Twee Latijns-Amerikaanse grootheden overleden

Vandaag, 16 april, werd bekend dat de Chileense auteur Luis Sepúlveda is overleden aan het coronavirus. Sepúlveda brak begin jaren negentig door met De oude man die graag liefdesromans las – een roman die eerst in het Frans succesvol werd voor hij in het Spaans zijn publiek bereikte. Niet heel vreemd, omdat er in Frankrijk destijds een grote markt was voor exilschrijvers uit Latijns-Amerika. Sepúlveda was een balling uit het Chili van Pinochet, waar hij ook lange tijd gevangen zat onder het regime van de dictator. In 1977 wist hij het land te ontvluchten, waarna hij nog enkele jaren revolutionair-politiek actief was, om in de jaren tachtig in Europa neer te strijken en zich verder te wijden aan zijn letterencarrière.
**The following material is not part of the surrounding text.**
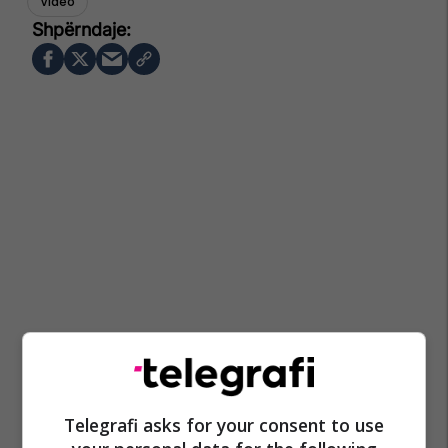
Video
Telegrafi asks for your consent to use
Zijn romans (en reisverhalen, want daar was hij ook een grootheid in) sloten qua toon aan bij de magisch-realisten die in de decennia ervoor grote triomfen vierden, waardoor hij meteen door een breed publiek werd opgepikt. De afgelopen jaren werd hij steeds minder gelezen maar was hij wel nog altijd een graag geziene gast op literaire festivals en boekenbeurzen. Hij woonde in het Spaanse Asturië, waar hij eind februari de eerste bevestigde coronapatiënt werd. Luis Sepúlveda werd 70 jaar.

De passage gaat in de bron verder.